Detected anomaly types
Section titled “Detected anomaly types”- Cost spike: spend is unusually high compared with baseline.
- Duration anomaly: workload runtime is unusually high.
- Failure-rate spike: failed runs or queries increased materially.
- Warehouse spend spike: SQL warehouse spend moved outside baseline.
- Serving spike: model serving request/cost patterns changed unexpectedly.
- Budget risk: projected spend is on track to exceed a budget.
- Attribution declining: the share of attributed spend dropped and more cost is now unattributed.
Detection methods
Section titled “Detection methods”LakeSentry combines statistical and threshold detectors.
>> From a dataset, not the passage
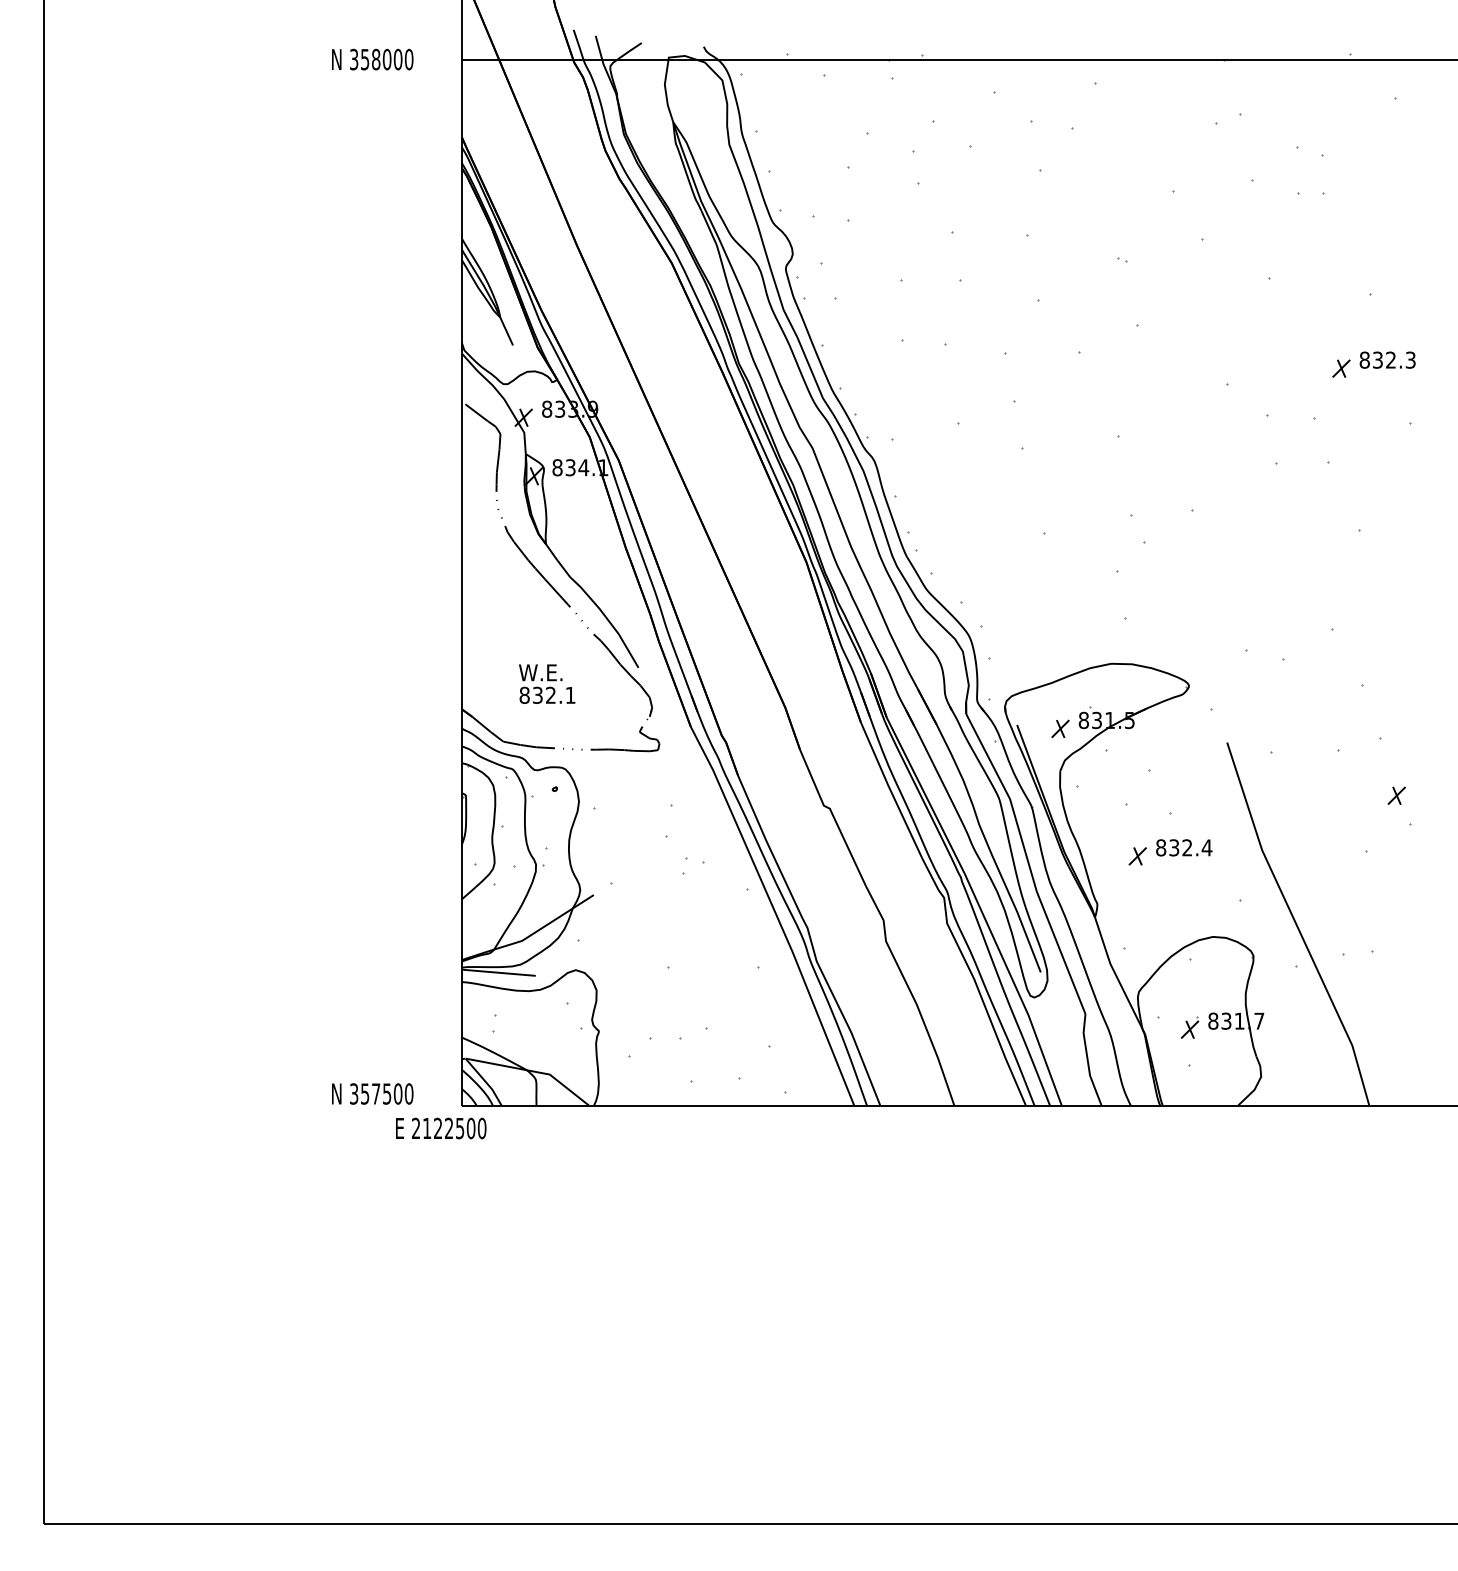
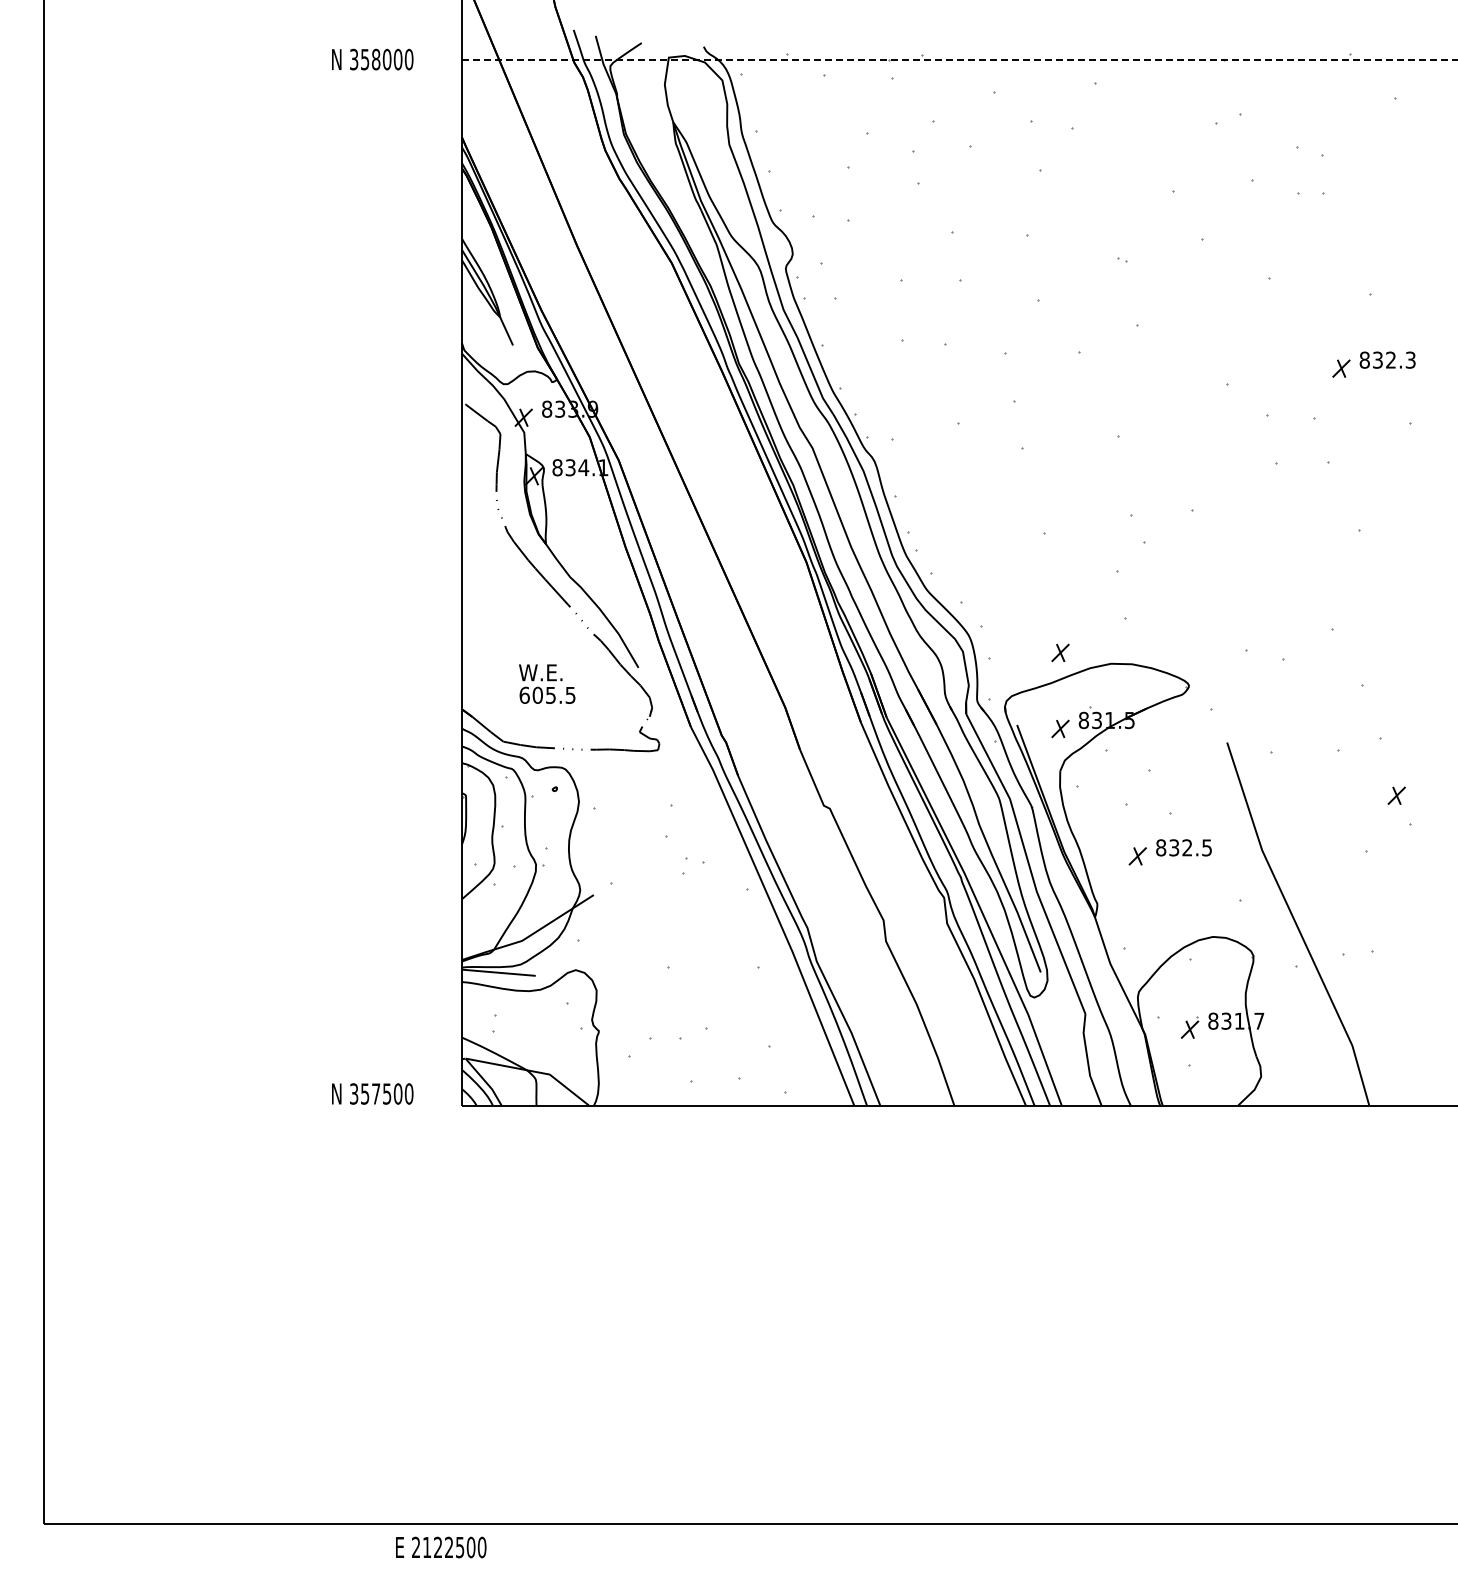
line at (959, 59): solid -> dashed
part at (1060, 652): none -> present
text at (547, 694): 832.1 -> 605.5
text at (1206, 847): 832.4 -> 832.5
text at (441, 1128) position: (441, 1128) -> (441, 1547)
For time-series detectors it uses a Z-score:
z = (current_value - baseline_mean) / baseline_standard_deviationCurrent backend thresholds include:
| Detector | Main trigger |
|---|---|
| Cost spike | Recent spend over the last 48 hours has z-score ≥ 2.0 or is at least 2.5× baseline, with baseline average at least $10 and delta at least $50. |
| Duration anomaly | Runtime z-score ≥ 2.5 with at least 5 baseline runs. |
| Failure-rate spike | Failure rate increased by at least 15 percentage points. |
| Warehouse spend spike | 30-day warehouse velocity increase, minimum $1,000 delta. |
| Serving spike | Last 7 days compared with the previous 7 days, minimum $500 delta. |
| Budget risk | Projected spend exceeds the budget by at least 10%. |
| Attribution declining | Unattributed share increased by at least 5 percentage points week over week. |
Severity is detector-specific. Cost spikes become high/critical when z-score or multiplier crosses higher thresholds. Budget risk becomes high above 25% projected overage and critical above 50%.
Baselines and safeguards
Section titled “Baselines and safeguards”- At least a small number of data points is required before a Z-score is meaningful.
- Constant data has zero standard deviation; LakeSentry does not flag those points as anomalous.
- Cost and runtime anomalies are interpreted with supporting evidence such as resource, owner, and time range.
- Budget risk uses projection against the budget period, not only Z-score movement.
Investigating an anomaly
Section titled “Investigating an anomaly”- Open the insight detail page and review evidence.
- Use Cost Changes to see the period-over-period driver.
- Drill into Cost Explorer by workspace, team, principal, compute type, or table.
- Open the related workload, cluster, SQL warehouse, or serving page when linked.
- Resolve or dismiss the insight after confirming the cause.